=== Text segment ===
# Data Preparation

`Overview`
This notebook handles the initial data processing pipeline:
- Loading raw data from source files
- Performing exploratory data analysis (EDA)
- Cleaning and handling missing values
- Feature preprocessing and engineering
- Exporting processed datasets for modeling

`Inputs`
- Raw data files from `../data/raw/` 

`Outputs`
- Processed datasets in `../data/processed/`
- EDA visualizations in `../reports/figures/`

`Dependencies`
- pandas
- numpy
- matplotlib
- seaborn

*Note: This is notebook 1 of the analysis pipeline*

In [14]:
# Imports 
import numpy as np
import pandas as pd
import matplotlib.pyplot as plt
import seaborn as sns
import os
from datetime import datetime
from pprint import pprint
from pathlib import Path
import csv
import sys

# Import data classes
project_root = Path.cwd().parent  # assumes you're in /notebooks
sys.path.append(str(project_root))
=== Supplied material ===
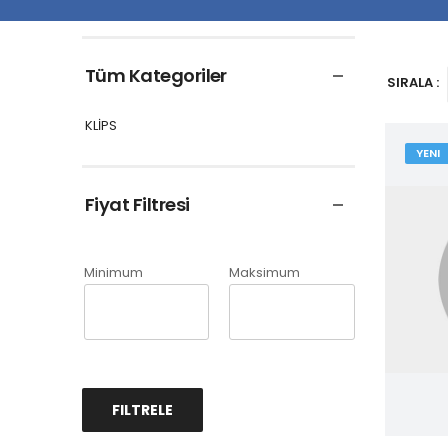
Tüm Kategoriler
SIRALA :
KLİPS
YENI
Fiyat Filtresi
Minimum
Maksimum
FILTRELE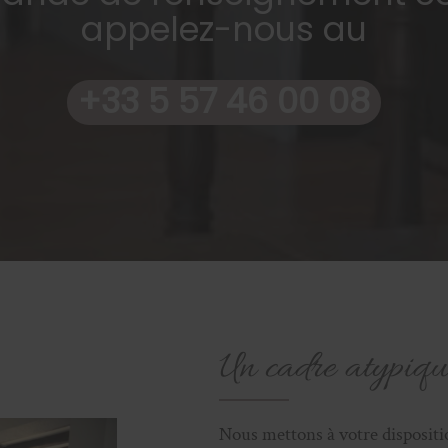
appelez-nous au
+33 5 57 46 00 08
Un cadre atypiqu
Nous mettons à votre disposit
===
▶ Activity list
**1)** Answer these questions about the data preparation notebook:
(a) In which directory are the processed datasets saved?
(b) Which library is imported under the alias `sns`?
(c) Which notebook of the analysis pipeline is this one?
**2)** Update the data preparation notebook starting at "# Data Preparation" and ending at "data analysis (EDA)", changing "source files" to "input files".
These records come from a separate source.

▶ Expected results
**1)**
(a) `../data/processed/`
(b) seaborn
(c) Notebook 1

**2)**
# Data Preparation

`Overview`
This notebook handles the initial data processing pipeline:
- Loading raw data from input files
- Performing exploratory data analysis (EDA)